La parabola di Zamparini a Palermo è una curva a gomito sull’acchianata di Santa Rosalia. Accolto in città come Il santo patrono della nord, ha finito per cadere giù come un dio rinnegato.

Ricordo ancora il suo avvento. La città colorata a festa, le bandierine rosa con la A stampata al centro che penzolavano da fili tra i balconi, automobili e motorini con i fregi del Palermo, u sapuri ru gol che si mescolava alla flagranza abbrustolita delle stigghiola, i bambini finalmente con le maglie rosanero, i fedeli che la Domenica gremivano il santuario della Favorita per assistere, braccia in aria, ai miracoli di profeti latini e campioni italiani. E com’erano lontani i tempi in cui guardavamo l’Europa in televisione, com’erano lontani i tempi di Gonnella, Biffi gol e radiazione!

Il miracolo era collettivo, l’estasi generale, il santo era divenuto un dio da venerare. Mangiava allenatori, vendeva beniamini, prometteva e deludeva. Ma tutto gli era concesso, perché “Grazie Presidente” era un grido che sovrastava ogni mugugno, perché quella A era una lettera scarlatta sulle vergogne di un passato infame e senza gloria.

Ma a un certo punto il santo smette di sudare e diventa peccatore. Spera nel perdono, ma i fedeli non perdonano, la bibbia del pallone non lo contempla. Allora il santo peccatore reclama i suoi miracoli e pretende devozione senza tempo, tuonando disperato contro chi ha dimenticato. Ma i fedeli del pallone non dimenticano; al contrario, ricordano bene il paradiso e per questo il loro inferno adesso brucia ancor di più.

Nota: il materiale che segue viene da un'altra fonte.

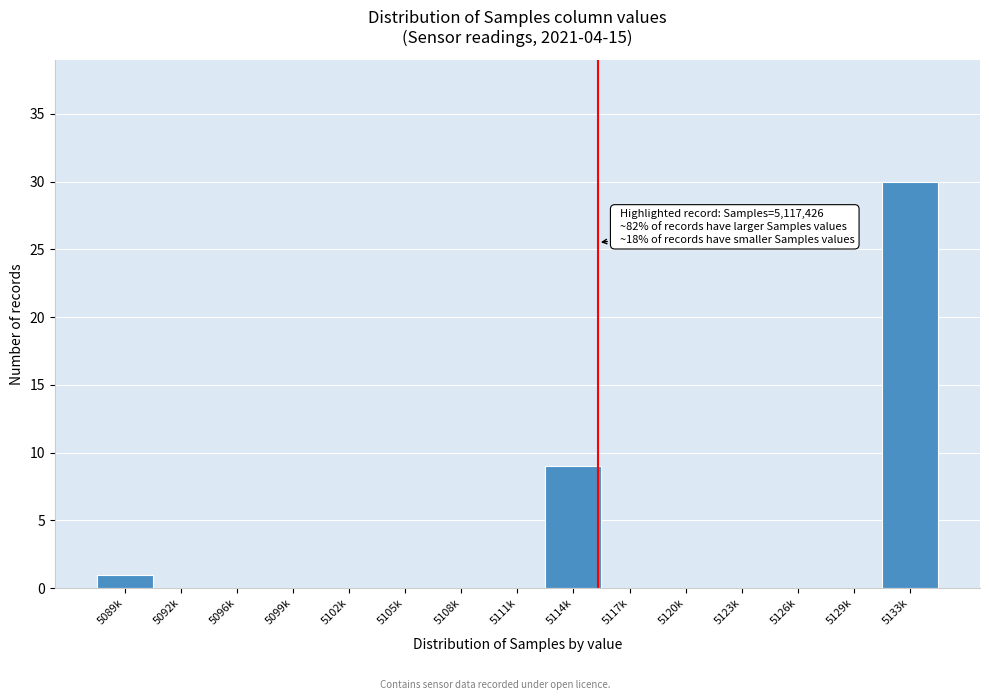

Reading left to right, list all the values displayed in this chart.

5089k=1	5092k=0	5096k=0	5099k=0	5102k=0	5105k=0	5108k=0	5111k=0	5114k=9	5117k=0	5120k=0	5123k=0	5126k=0	5129k=0	5133k=30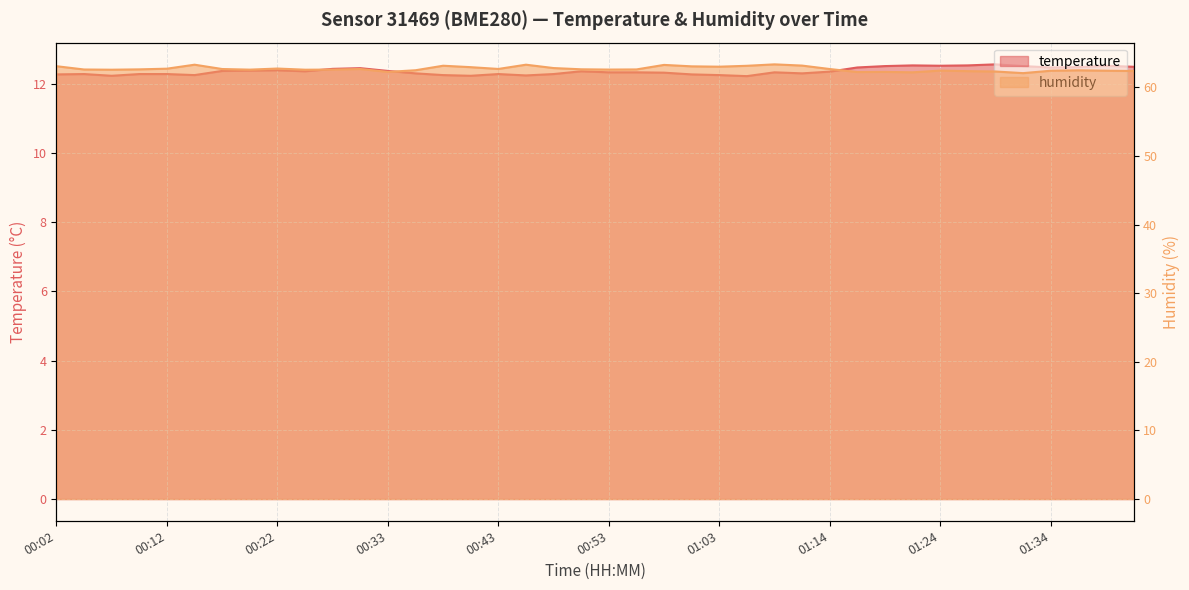

Rank the series by their maximum value, from lowest to highest.

temperature, humidity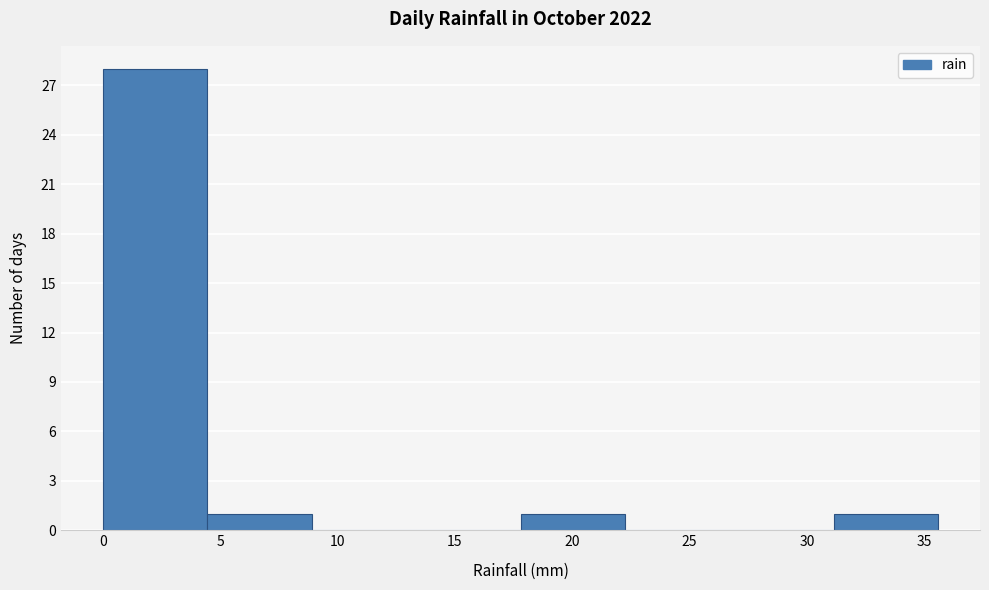

Reading left to right, list every bar in this chart as the range it spans on the x-axis followed by its height. Neither the bar edges nor the heights are printed on the chart, so give them approximately, as read against the axes.

0.00 to 4.45: 28
4.45 to 8.90: 1
8.90 to 13.35: 0
13.35 to 17.80: 0
17.80 to 22.25: 1
22.25 to 26.70: 0
26.70 to 31.15: 0
31.15 to 35.60: 1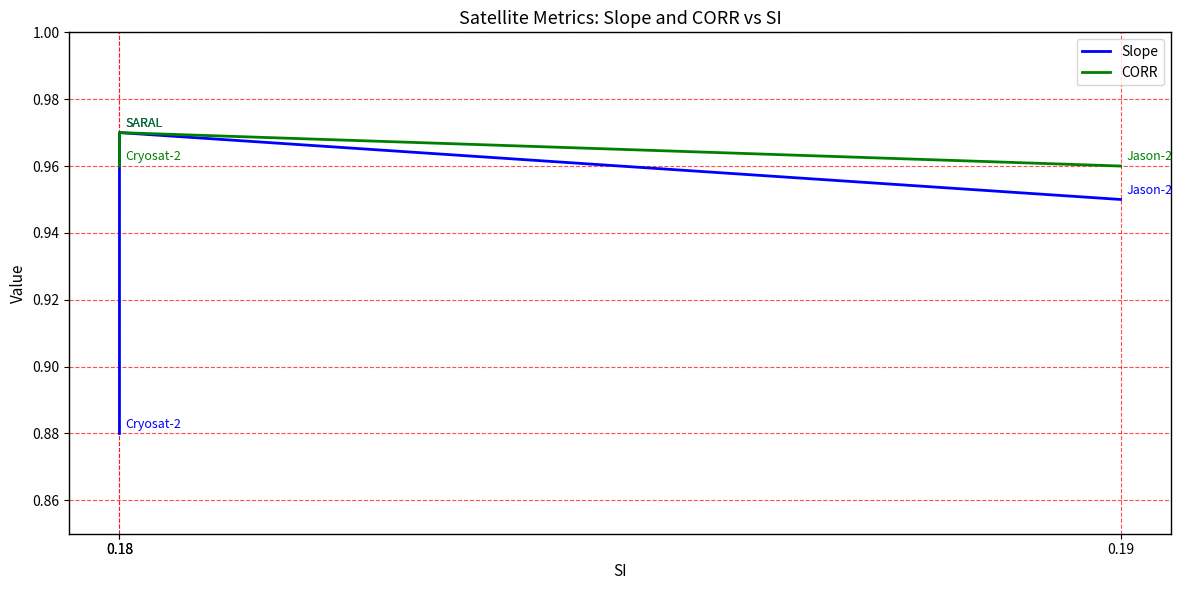

Reading left to right, transcribe all the data shown in this chart.

Slope: 0.9	1.0	0.9
CORR: 1.0	1.0	1.0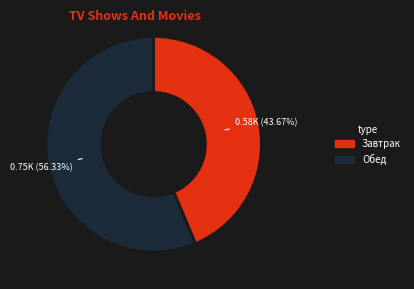

Is there any slice that represents more than half of the pie?

Yes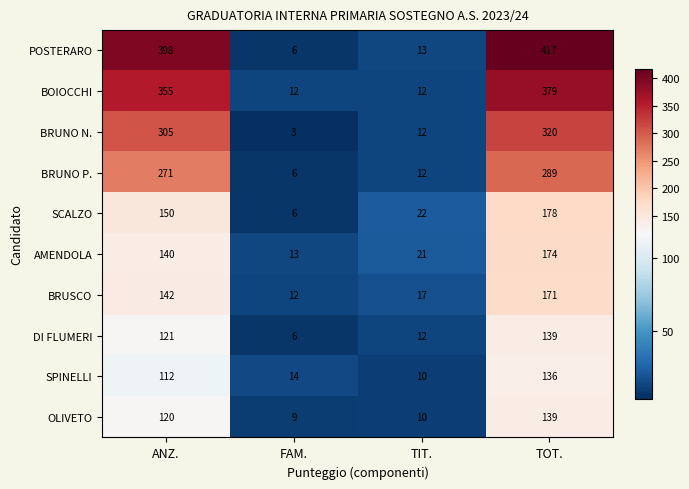

How many series are shown in this chart?

10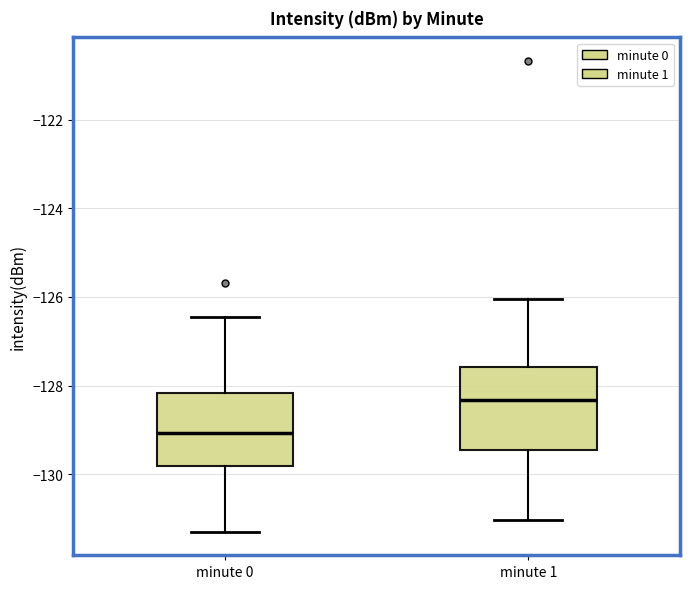

Where is the upper edge of the box for minute 0 on the y-axis? The values are not printed on the chart, so give them approximately, as read against the axis.

-128.2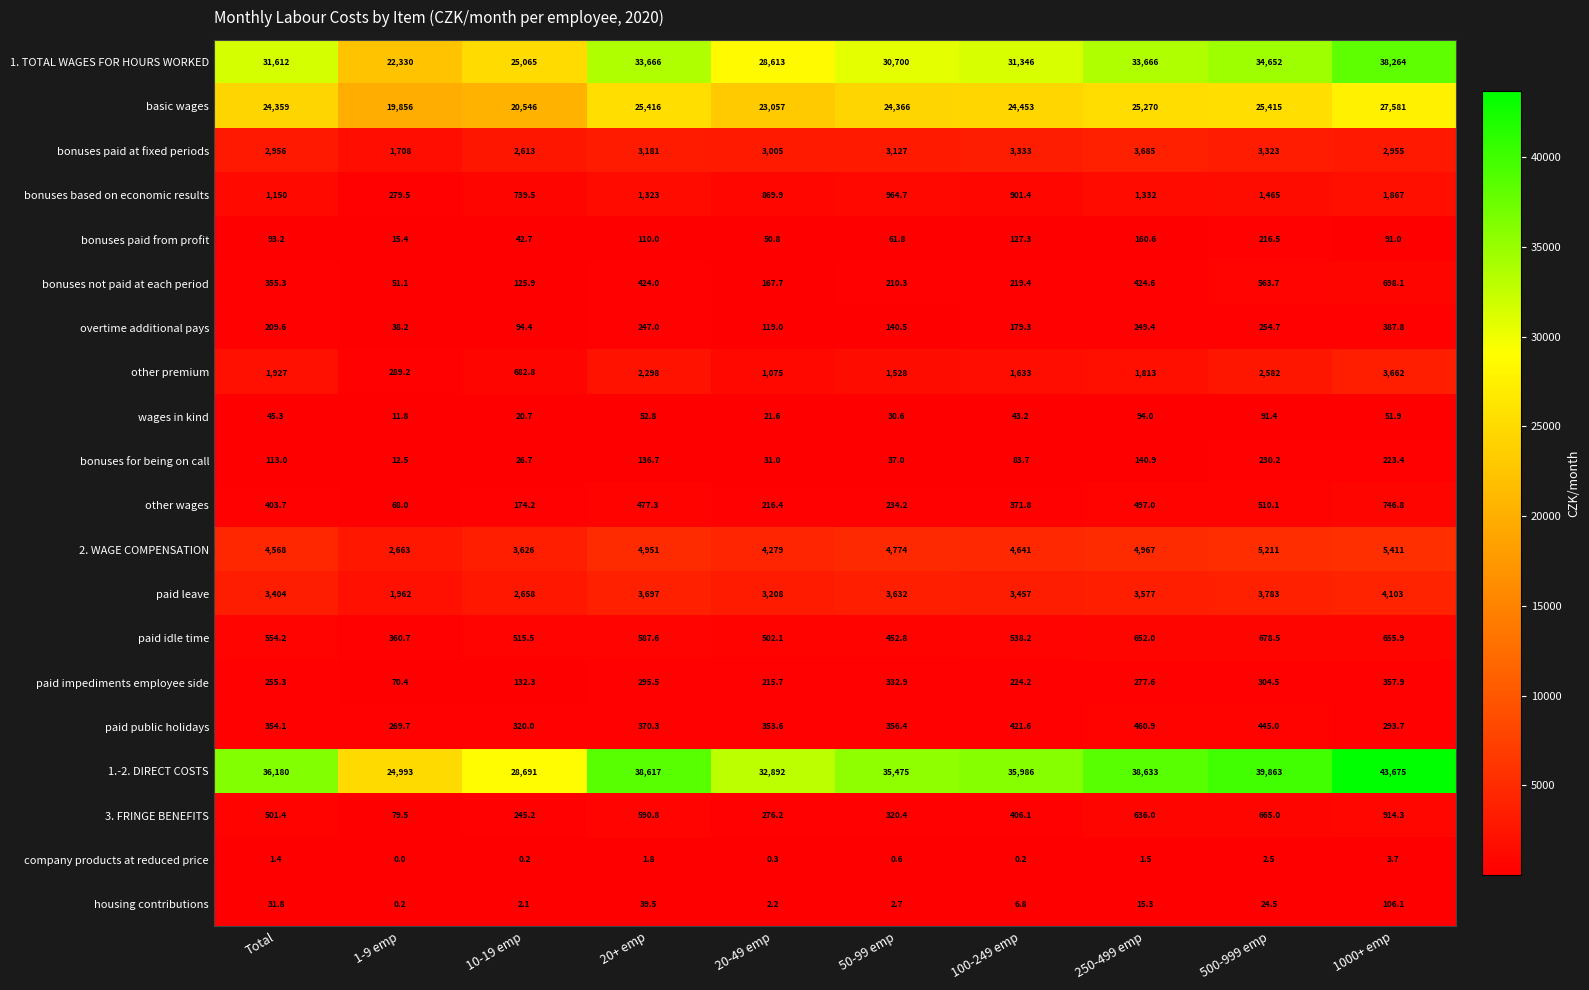

What is the difference between the basic wages values at Total and 1-9 emp?

4503.0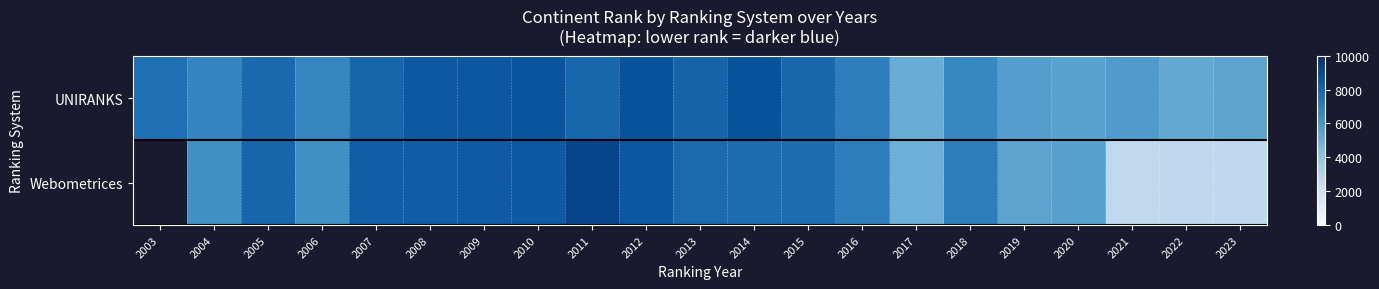

Read the Webometrices value at 2015.

7679.0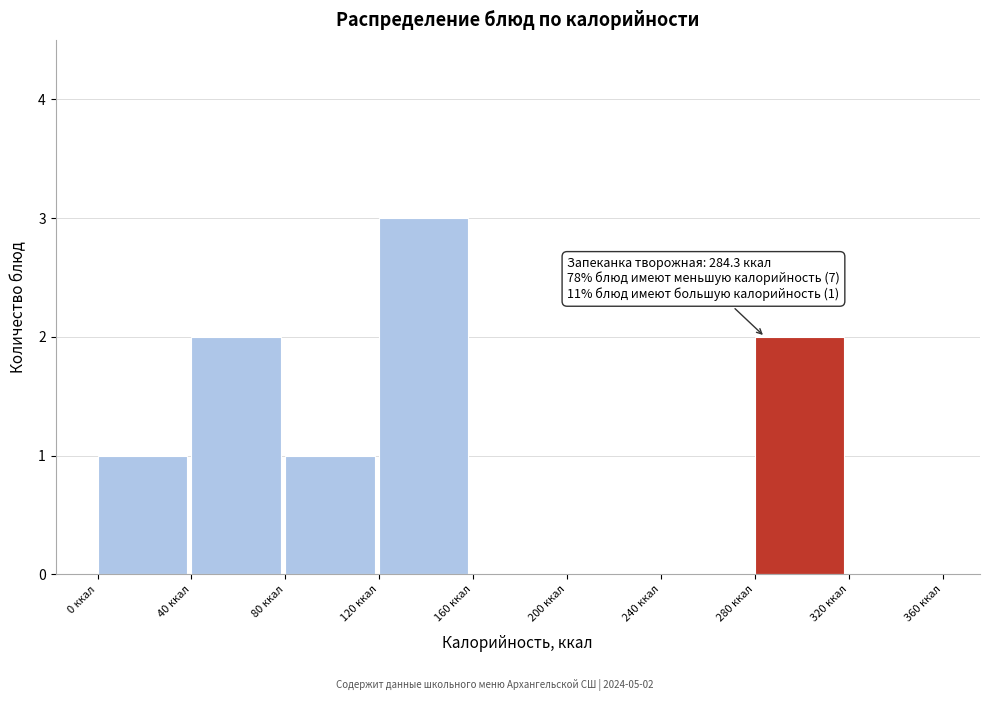

Which range on the x-axis has the tallest bar?

120 to 160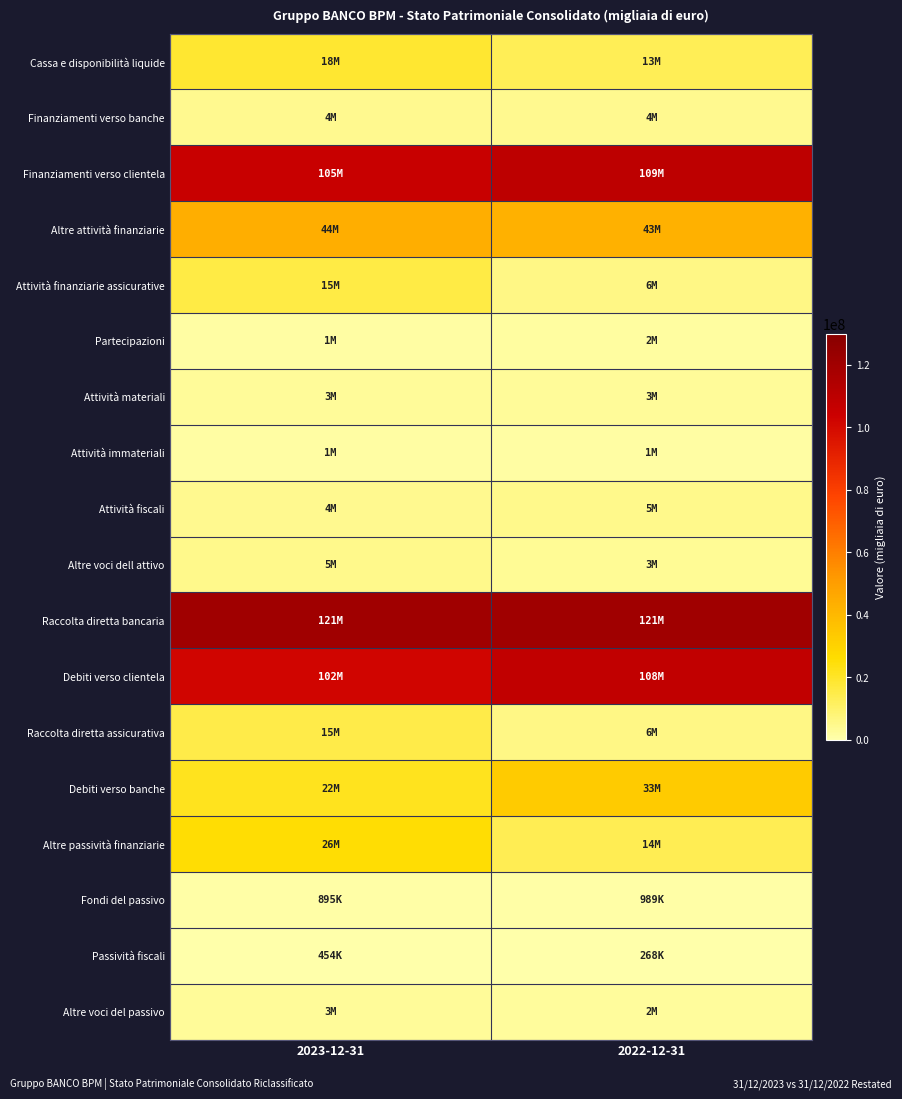

Which series has the largest range (max minus min)?

Altre passività finanziarie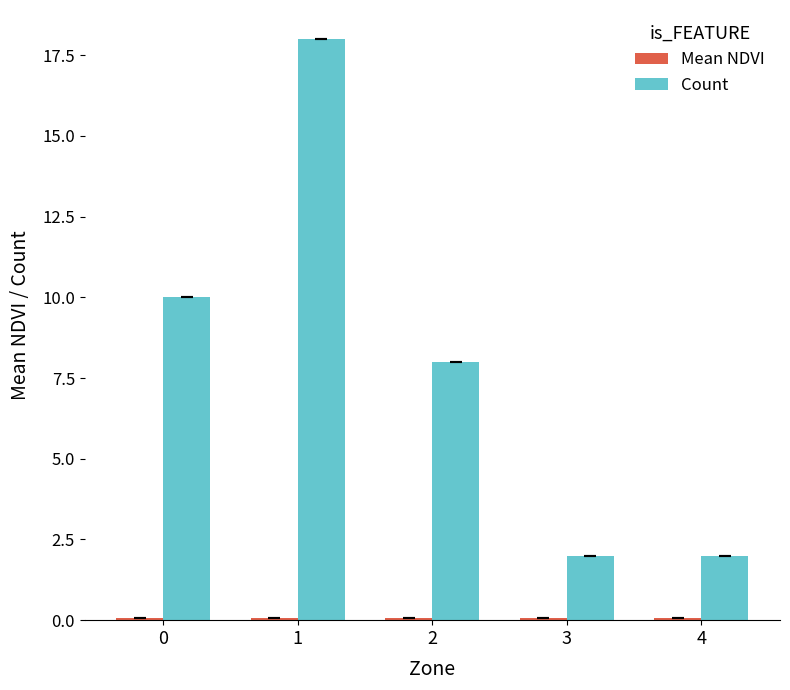

Between 0 and 3, which series saw the biggest shift?

Count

Zamparini se ne va, gli spalti ora sono vuoti, i caroselli ammutoliti, sule spalle dei bambini tornano a fare capolino numeri e nomi lontani e ogni gol ha il gusto amaro di un ghiacciolo all’arancia annacquato.

Se ne va, lasciandosi alle spalle una tifoseria che brucia di rabbia e di passione tormentata, lasciando i suoi fedeli con gli occhi pieni e le mani vuote. Mani che un tempo lo applaudivano e che oggi lo mandano a quel paese.
Forse un giorno ci sarà un agiografo che scriverà di lui, forse il tempo riabiliterà il santo patrono della nord; ma la storia oggi è un’altra ed è la triste storia di un presidente che venne a edificare una cattedrale e se ne andò lasciando veleni e deserto dietro di sé.